Лорис тихонько фыркнул, затем, прежде чем посмотреть на Горони,
оглянулся вокруг.-- " Горони, Вы что, в самом деле думаете, что она меня
волнует хоть на йоту? Я хочу вернуть свою епархию... и хочу получить Дерини,
отобравшего ее у меня. Я ужасно хочу этого."
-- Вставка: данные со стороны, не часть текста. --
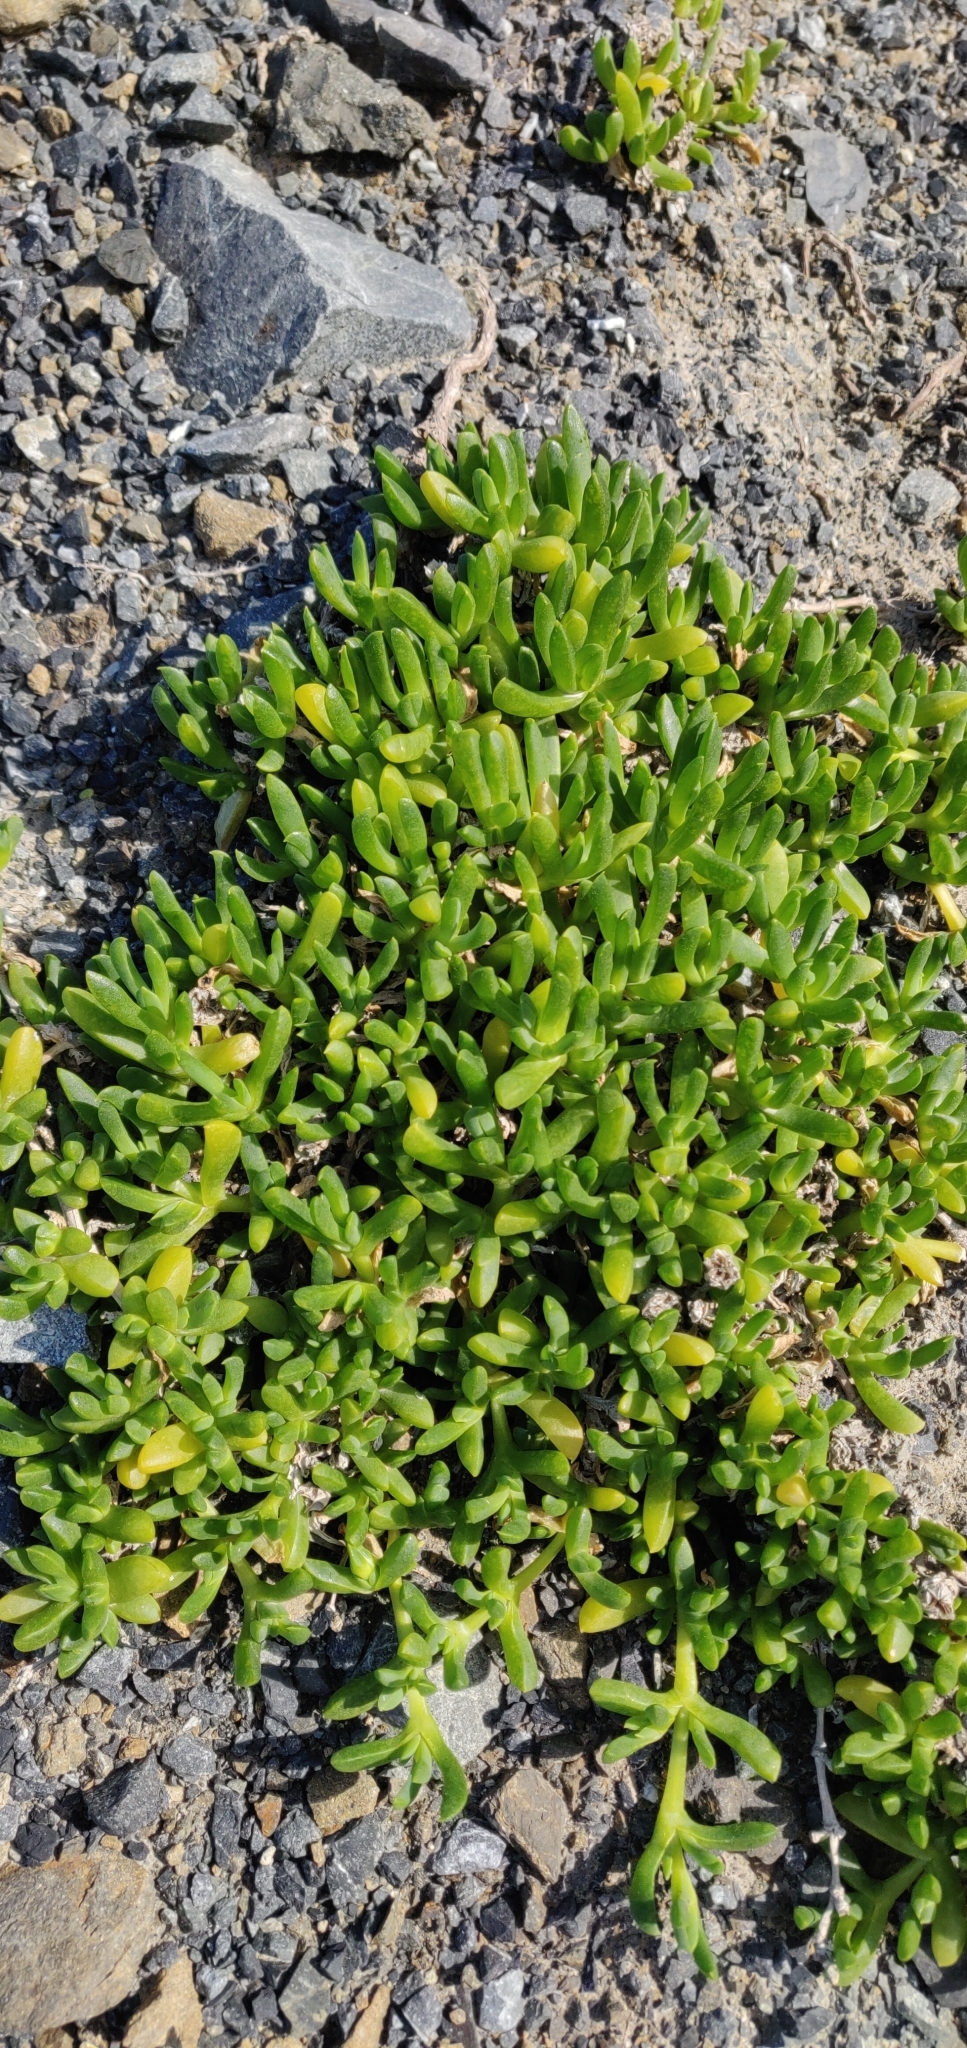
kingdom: Plantae
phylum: Tracheophyta
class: Magnoliopsida
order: Caryophyllales
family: Aizoaceae
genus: Disphyma
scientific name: Disphyma australe
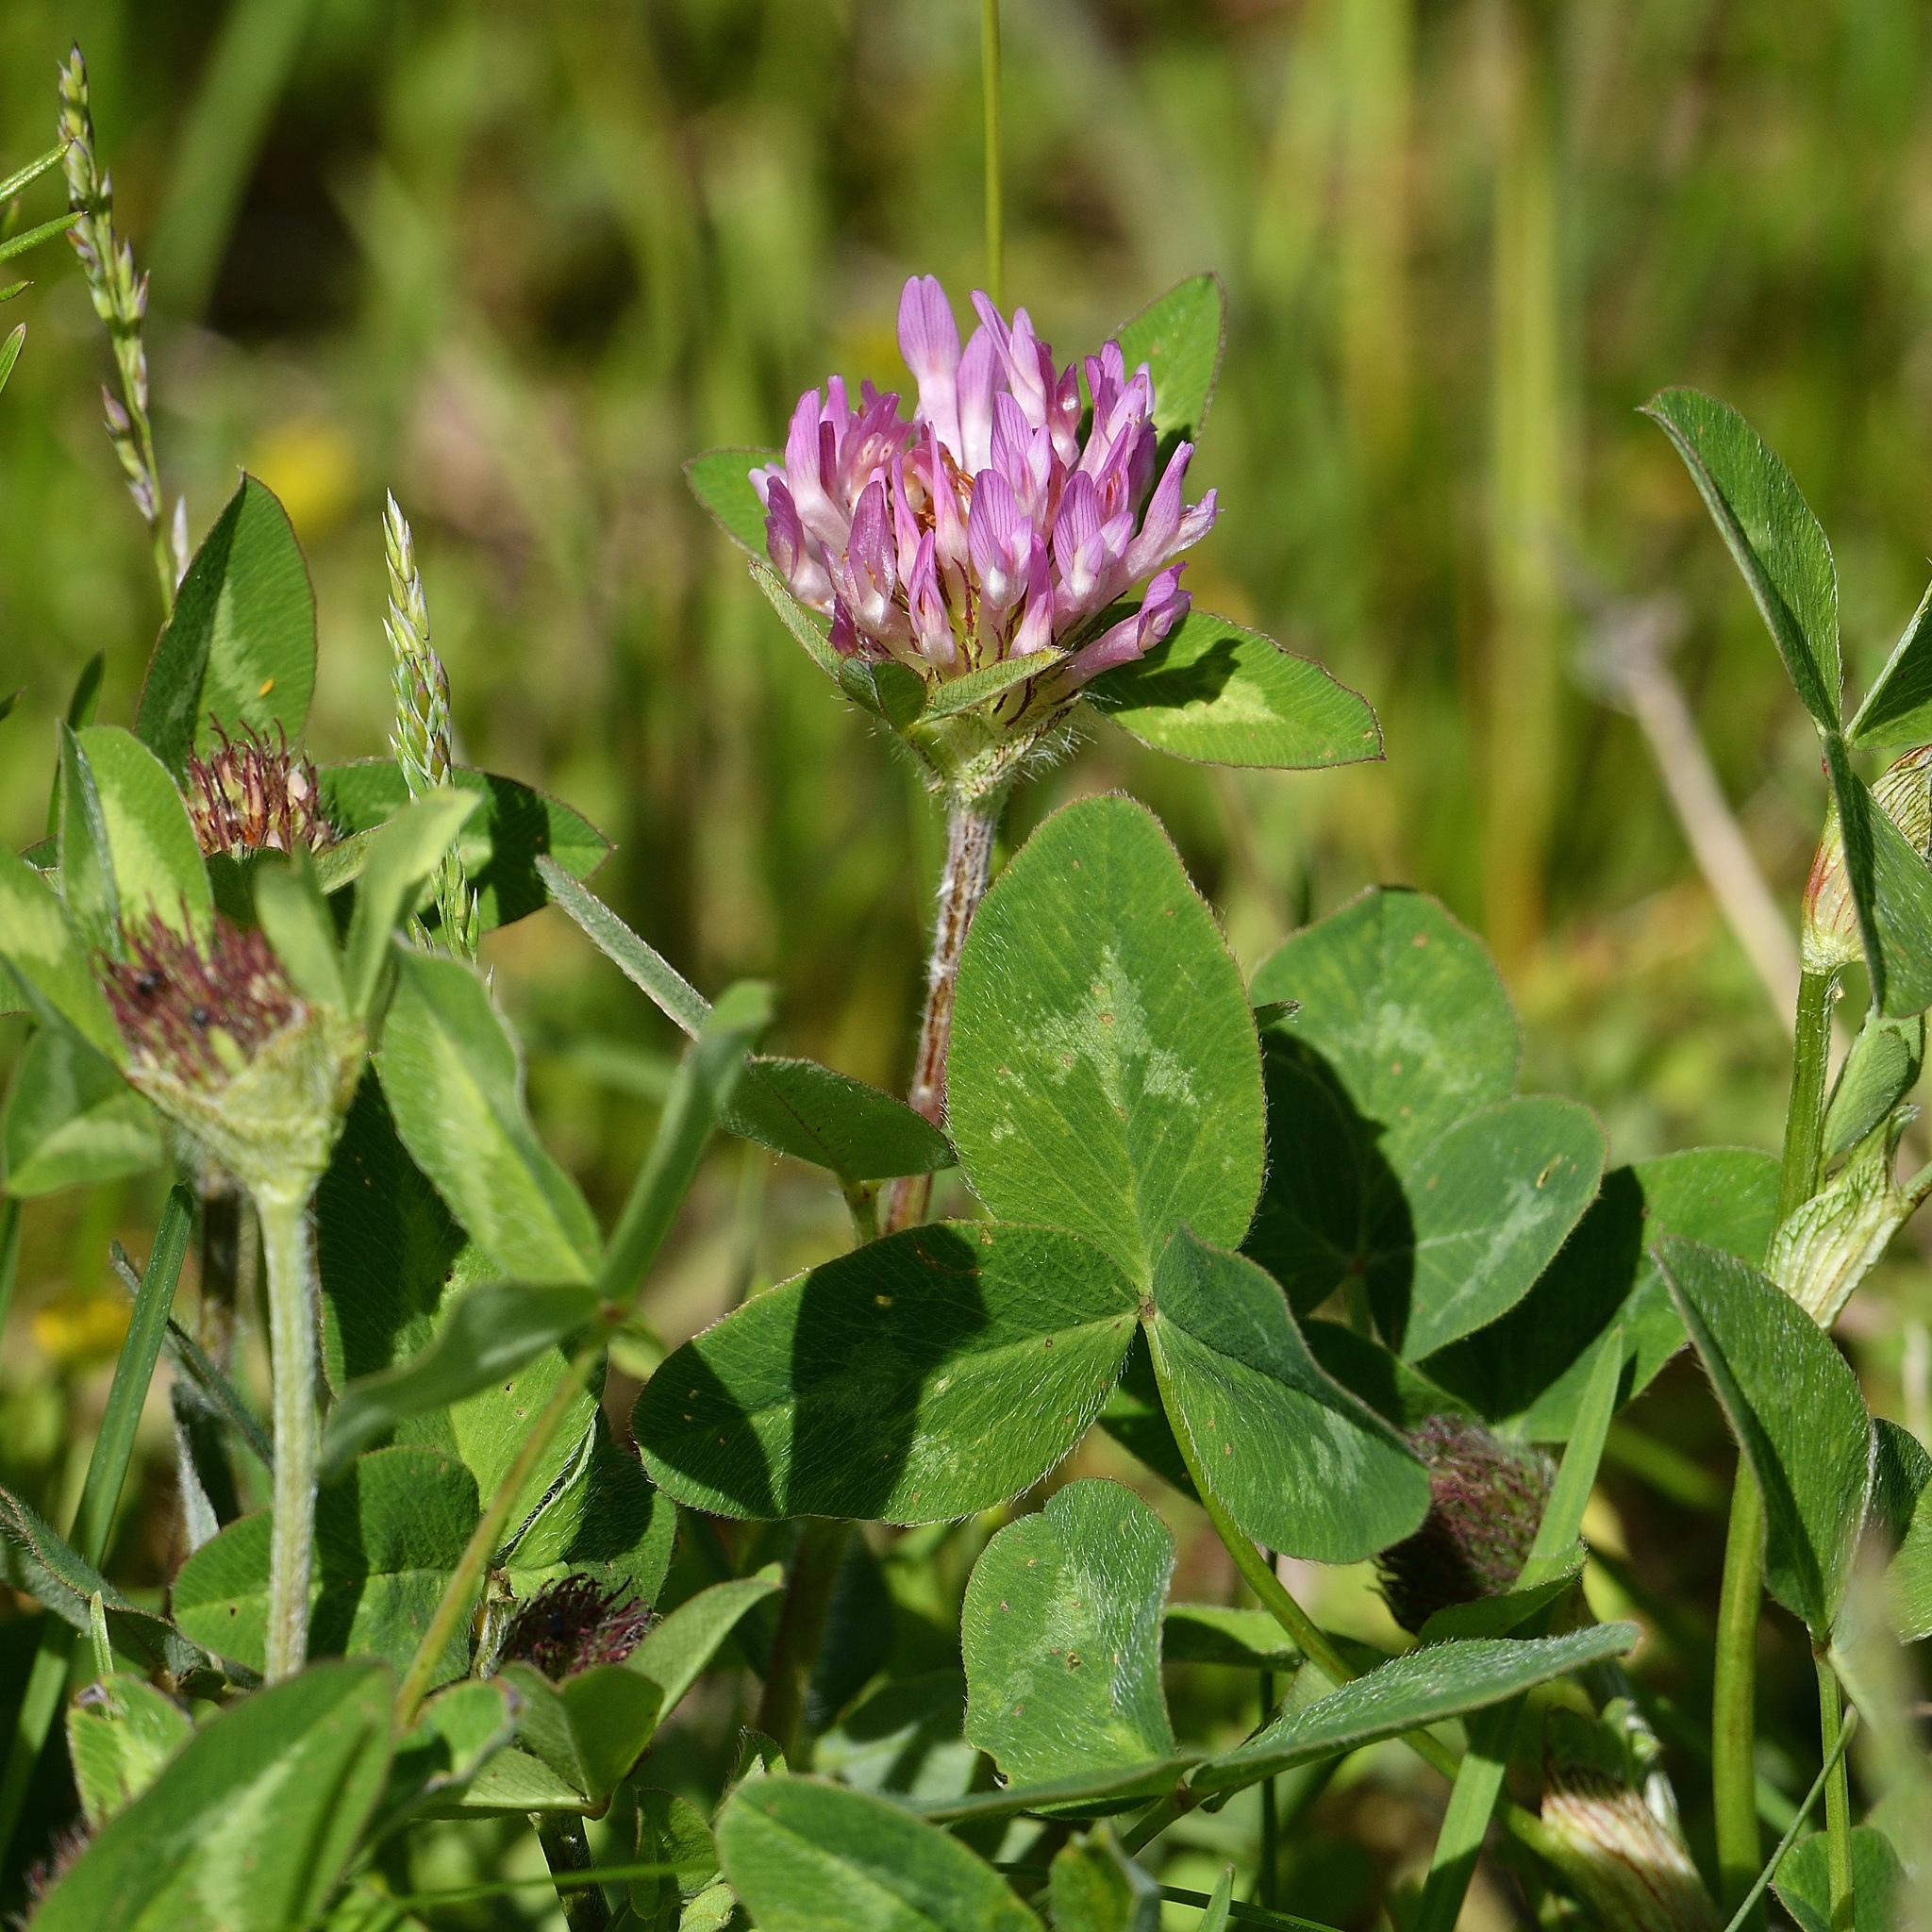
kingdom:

"Я думаю, что Вы сможете получить что хотите, мой господин,"--Горони
улыбнулся.-- "Вы увидите, что эти епископы гораздо более послушные, чем их
предшественники... а начав с объединения Меары, ничто не помешает Вам
посвятить дополнительных епископов, которые будут поступать так, как Вы им
скажете. Меара может быть только первым шагом.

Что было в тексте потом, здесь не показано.